═══ TEXT BLOCK ═══

Urban later attended Balliol College, Oxford, graduating with a first class degree in Modern History.

His younger brother is the journalist Mark Urban.

Career 
Urban began writing and directing full-time in the early 1980s, working on television drama series including Bergerac for the BBC. In 1992, his one-off television film An Ungentlemanly Act, a dramatisation of the first 36 hours of the Falklands War featured Ian Richardson and Bob Peck. The production won the British Academy Television Award for Best Single Drama in 1993.

In 1993, Urban set up his own independent production company, Cyclops Vision, which has produced the majority of his work ever since. He was also one of the directors of the acclaimed and award-winning 1996 BBC drama serial Our Friends in the North, although he left the production early after disagreements with writer Peter Flannery, and one of his episodes was entirely re-shot by another director, though not before being entirely re-written by Peter Flannery – a fact generally withheld from public knowledge at the time.

Urban went on to write, produce and direct the feature films Preaching to the Perverted (1997) and Revelation (2001), both produced by Cyclops Vision and released around the world. In 2015, it was listed by The Guardian as one of the top 10 films about BDSM and fetish subject matter. His documentary film work includes the first polemical film against Western interventions, Against the War (BBC, Cyclops Vision; 1999) co-written with Harold Pinter, who also presented.

═══ RECORDED DATA ═══

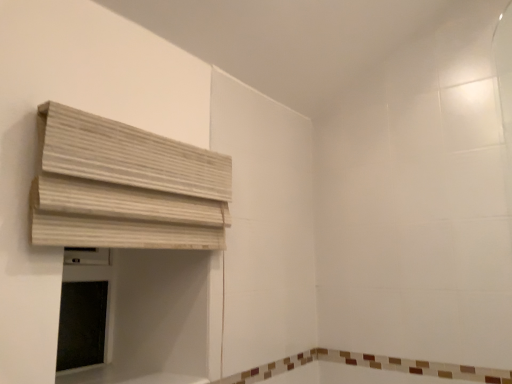
Question: Considering the relative sizes of brown tile bath at lower right and beige wood blinds at upper left in the image provided, is brown tile bath at lower right smaller than beige wood blinds at upper left?

Choices:
 (A) no
 (B) yes

Answer: (B)

Question: From a real-world perspective, is brown tile bath at lower right over beige wood blinds at upper left?

Choices:
 (A) no
 (B) yes

Answer: (A)

Question: Does brown tile bath at lower right have a larger size compared to beige wood blinds at upper left?

Choices:
 (A) no
 (B) yes

Answer: (A)

Question: Is brown tile bath at lower right to the left of beige wood blinds at upper left from the viewer's perspective?

Choices:
 (A) no
 (B) yes

Answer: (A)

Question: Is beige wood blinds at upper left at the back of brown tile bath at lower right?

Choices:
 (A) yes
 (B) no

Answer: (B)

Question: From the image's perspective, is brown tile bath at lower right on top of beige wood blinds at upper left?

Choices:
 (A) no
 (B) yes

Answer: (A)

Question: Does beige wood blinds at upper left have a greater height compared to brown tile bath at lower right?

Choices:
 (A) no
 (B) yes

Answer: (B)

Question: Could brown tile bath at lower right be considered to be inside beige wood blinds at upper left?

Choices:
 (A) yes
 (B) no

Answer: (B)

Question: Can you see beige wood blinds at upper left touching brown tile bath at lower right?

Choices:
 (A) no
 (B) yes

Answer: (A)

Question: From a real-world perspective, is beige wood blinds at upper left physically below brown tile bath at lower right?

Choices:
 (A) yes
 (B) no

Answer: (B)

Question: Does beige wood blinds at upper left turn towards brown tile bath at lower right?

Choices:
 (A) yes
 (B) no

Answer: (B)

Question: Does beige wood blinds at upper left have a lesser height compared to brown tile bath at lower right?

Choices:
 (A) no
 (B) yes

Answer: (A)

Question: Considering the positions of point (444, 372) and point (152, 221), is point (444, 372) closer or farther from the camera than point (152, 221)?

Choices:
 (A) closer
 (B) farther

Answer: (B)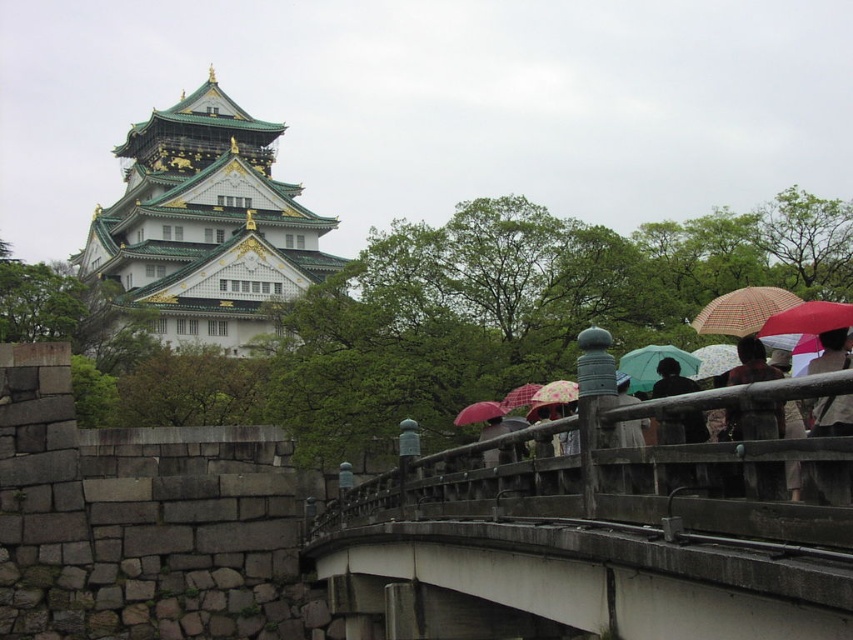
Is matte black umbrella at upper right closer to camera compared to matte red umbrella at center?

Yes, matte black umbrella at upper right is closer to the viewer.

This screenshot has height=640, width=853. Describe the element at coordinates (833, 416) in the screenshot. I see `matte black umbrella at upper right` at that location.

You are a GUI agent. You are given a task and a screenshot of the screen. Output one action in this format:
    pyautogui.click(x=<x>, y=<y>)
    Task: Click on the matte black umbrella at upper right
    
    Given the screenshot: What is the action you would take?
    tap(833, 416)

Which is more to the left, plaid fabric umbrella at upper right or matte black umbrella at center?

matte black umbrella at center is more to the left.

Can you confirm if plaid fabric umbrella at upper right is thinner than matte black umbrella at center?

No, plaid fabric umbrella at upper right is not thinner than matte black umbrella at center.

Describe the element at coordinates (741, 310) in the screenshot. The image size is (853, 640). I see `plaid fabric umbrella at upper right` at that location.

This screenshot has height=640, width=853. I want to click on plaid fabric umbrella at upper right, so click(741, 310).

Is point (764, 285) less distant than point (483, 401)?

No, (764, 285) is behind (483, 401).

Measure the distance between plaid fabric umbrella at upper right and camera.

plaid fabric umbrella at upper right and camera are 147.08 feet apart from each other.

Find the location of a particular element. plaid fabric umbrella at upper right is located at coordinates (741, 310).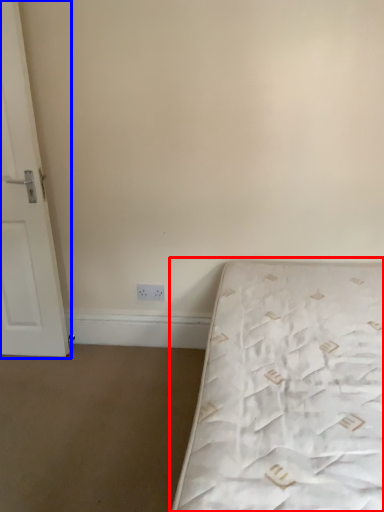
Question: Among these objects, which one is farthest to the camera, bed (highlighted by a red box) or door (highlighted by a blue box)?

Choices:
 (A) bed
 (B) door

Answer: (B)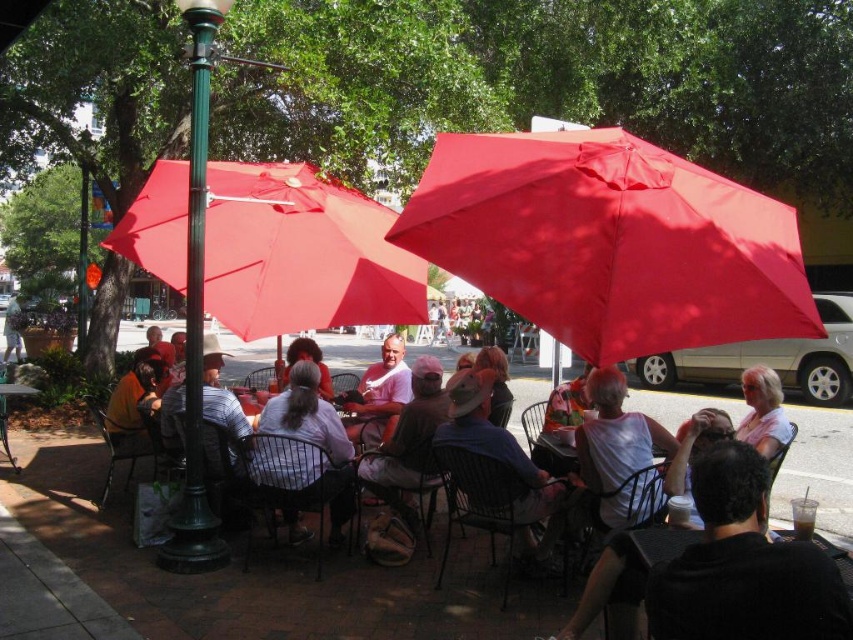
You are a photographer standing at the edge of the sidewalk. You want to take a photo of both the matte pink shirt at center and the matte white shirt at center without any obstructions. Which person should you move slightly backward to ensure both are visible?

The matte white shirt at center should be moved slightly backward because the matte pink shirt at center is currently in front of it, blocking part of the view.

From the picture: You are a photographer standing at the edge of the sidewalk. You want to take a photo of the white matte shirt at center and the white fabric umbrella at center. From your position, which object is positioned to the left side of the other?

The white matte shirt at center is to the left of the white fabric umbrella at center.

In the scene shown: You are a photographer trying to capture a clear shot of the white fabric umbrella at center without any obstructions. However, there is a white matte shirt at center in the scene. Based on their sizes, which object should you adjust your camera angle to focus on first to ensure the umbrella is visible?

The white matte shirt at center is larger in size than the white fabric umbrella at center. To ensure the umbrella is visible, you should adjust your camera angle to focus on the white fabric umbrella at center first, as it is smaller and might be partially obscured by the larger shirt.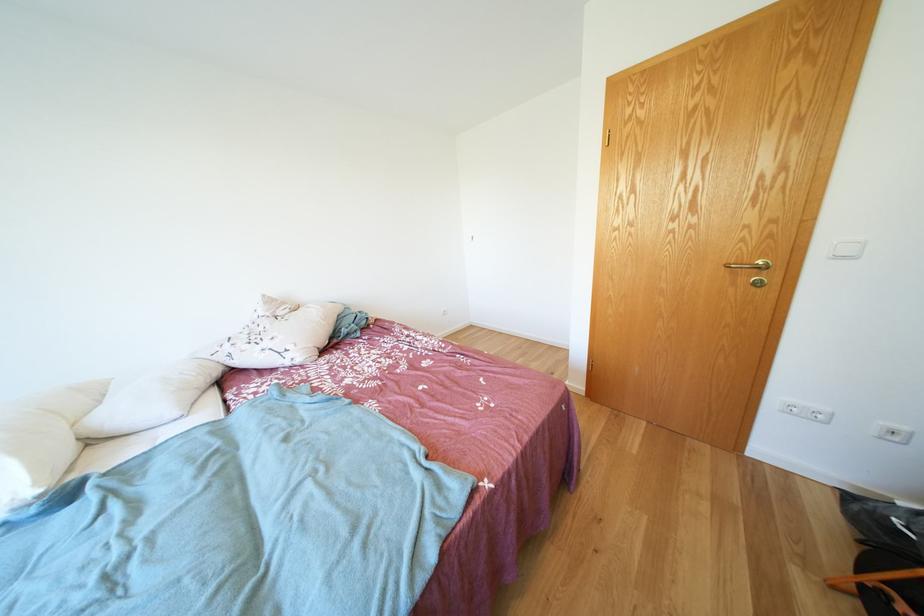
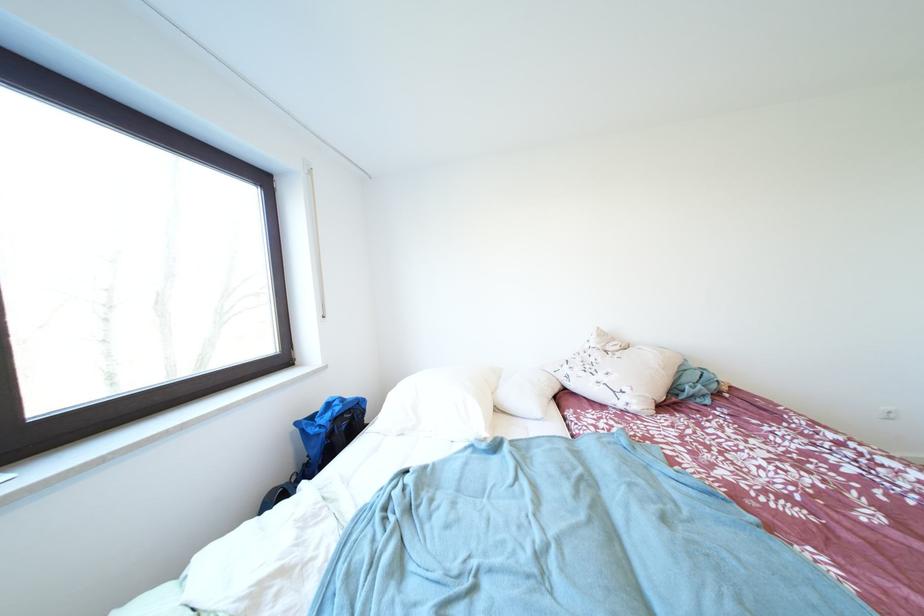
In the second image, find the point that corresponds to (453,314) in the first image.

(895, 413)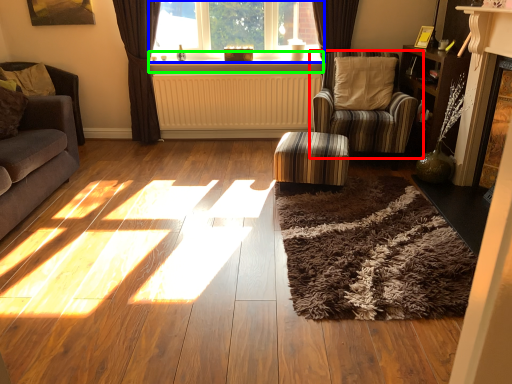
Question: Considering the real-world distances, which object is farthest from chair (highlighted by a red box)? window (highlighted by a blue box) or window sill (highlighted by a green box)?

Choices:
 (A) window
 (B) window sill

Answer: (A)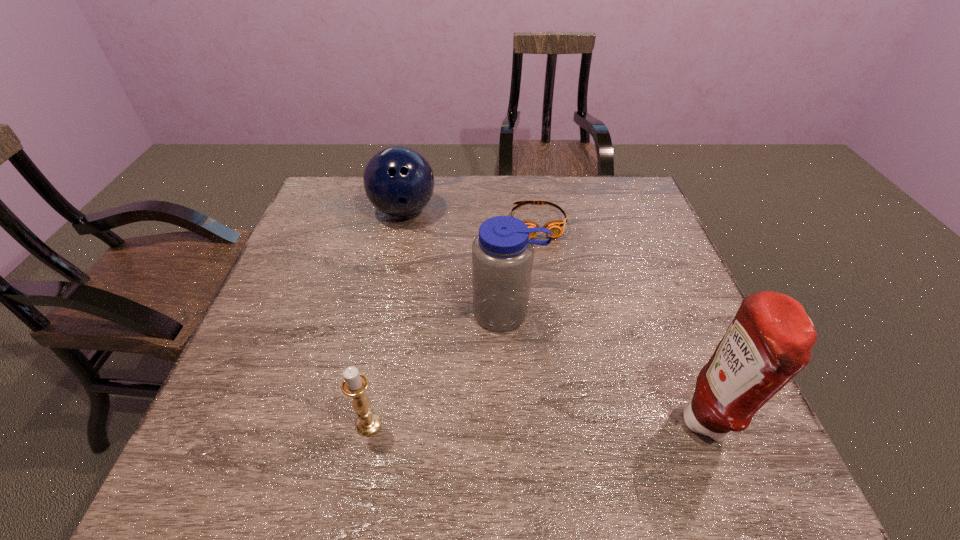
Identify the location of candle holder positioned at the near edge. (354, 384).

This screenshot has height=540, width=960. I want to click on condiment that is at the near edge, so click(769, 341).

The image size is (960, 540). I want to click on object positioned at the right edge, so click(x=769, y=341).

Locate an element on the screen. Image resolution: width=960 pixels, height=540 pixels. object located in the near right corner section of the desktop is located at coordinates (769, 341).

Locate an element on the screen. The image size is (960, 540). vacant position at the far edge of the desktop is located at coordinates (478, 193).

Locate an element on the screen. The height and width of the screenshot is (540, 960). vacant space at the near edge of the desktop is located at coordinates (403, 400).

Where is `free space at the left edge of the desktop`? free space at the left edge of the desktop is located at coordinates (x=322, y=282).

In the image, there is a desktop. Where is `vacant space at the right edge`? The height and width of the screenshot is (540, 960). vacant space at the right edge is located at coordinates (602, 221).

This screenshot has height=540, width=960. In order to click on vacant space at the far right corner in this screenshot , I will do `click(646, 214)`.

The width and height of the screenshot is (960, 540). Find the location of `vacant space that is in between the bowling ball and the candle holder`. vacant space that is in between the bowling ball and the candle holder is located at coordinates [x=386, y=318].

═══

Resume the account of Urban's education and filmmaking career, picking up right after its final sentence.

### ANSWER
In 2006, Urban completed Tovarisch, I Am Not Dead, his full-length documentary film about his father Garri, a Jewish physician from Ukraine who escaped from both the Gulag and The Holocaust. It was released to UK cinemas in 2008, earning a number of nominations and awards, including a nomination at the British Independent Film Awards and Grierson Awards. In 2011 Urban wrote, produced and directed May I Kill U?, a black comedy feature film starring Kevin Bishop, Frances Barber and Rosemary Leach. The plot follows a cycling vigilante who starts a lethal campaign in the London riots in 2011: "a psychopath on the cycle path". The film was released in 2013.

In 2014, Urban optioned Deric Henderson's non-fiction book, Let This Be Our Secret, which he adapted as screenwriter and executive produced for Hat Trick Productions and ITV. A four-hour drama, starring James Nesbitt as double murderer Colin Howell, it was filmed in Northern Ireland in late 2015 under the title The Secret and began transmission on 29 April 2016.. Urban was nominated for a BAFTA for The Secret in the category of Best Miniseries, for the Broadcast Awards (Best Drama); it also won the Royal Television Society Northern Ireland Awards as Best Drama.

Personal life 
Urban and his wife Dana live in south-west London. They have two children.

References

Sources 
The Secret nominated at Broadcast Awards 2017
The Secret Wins Best Drama N Ireland, Royal Television Society Awards

External links 

 Official site
Official site for Tovarisch I Am Not Dead
Official site for May I Kill U?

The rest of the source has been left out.